Internal Symmetry Group and Density Matrix of Fields with Spins 0, 1

TL;DR

This paper explores the internal symmetry group U(3,1) of neutral vector fields with spins 0 and 1, analyzing their properties, conservation laws, and the reduction of symmetry in electrodynamics, including the structure of solutions for free particles.

Contribution

It introduces the analysis of the internal symmetry group U(3,1) for fields with spins 0 and 1, and studies its implications in quantized theories and electrodynamics.

Findings

The symmetry transformations are integro-differential in coordinate space.

Quantized theory requires an indefinite metric.

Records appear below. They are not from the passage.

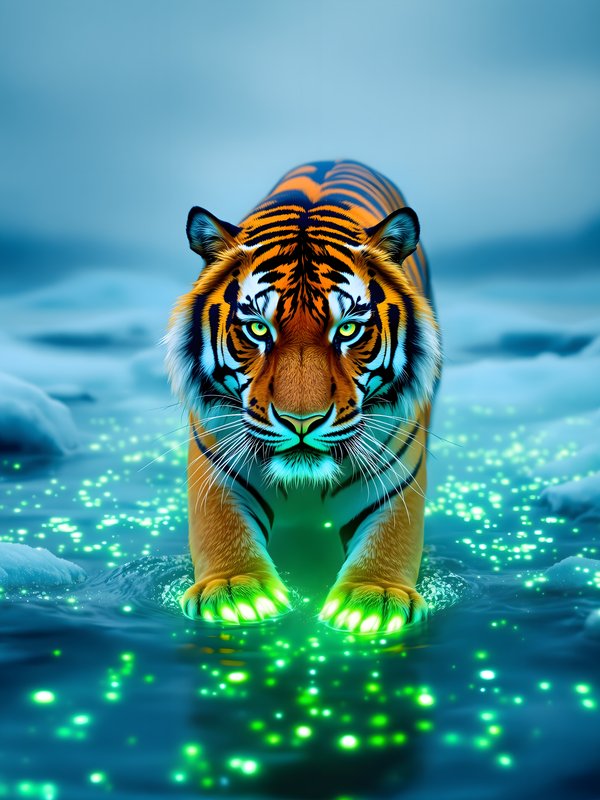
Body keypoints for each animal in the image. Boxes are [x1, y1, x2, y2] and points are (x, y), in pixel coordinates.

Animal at [165, 160, 442, 634]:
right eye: (258, 328)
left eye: (347, 329)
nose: (301, 422)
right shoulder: (216, 467)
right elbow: (221, 527)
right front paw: (237, 592)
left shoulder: (398, 476)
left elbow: (391, 536)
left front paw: (374, 600)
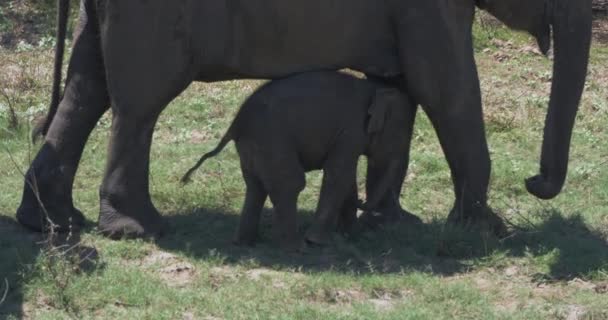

In electrodynamics, U(3,1) reduces to U(2).

Abstract

The internal symmetry group U(3,1) of the neutral vector fields with two spins 0 and 1 is investigated. Massless fields correspond to the generalized Maxwell equations with the gradient term. The symmetry transformations in the coordinate space are integro-differential transformations. Using the method of the Hamiltonian formalism the conservation tensors are found, and the quantized theory is studied. The necessity to introduce an indefinite metric is shown. The internal symmetry group U(3,1) being considered, after the transition to electrodynamics, reduces to the U(2) group. It is shown that the group of dual transformations is the subgroup of the group under consideration. All the linearly independent solutions of the equation for a free particle obtained in terms of the projection matrix-dyads.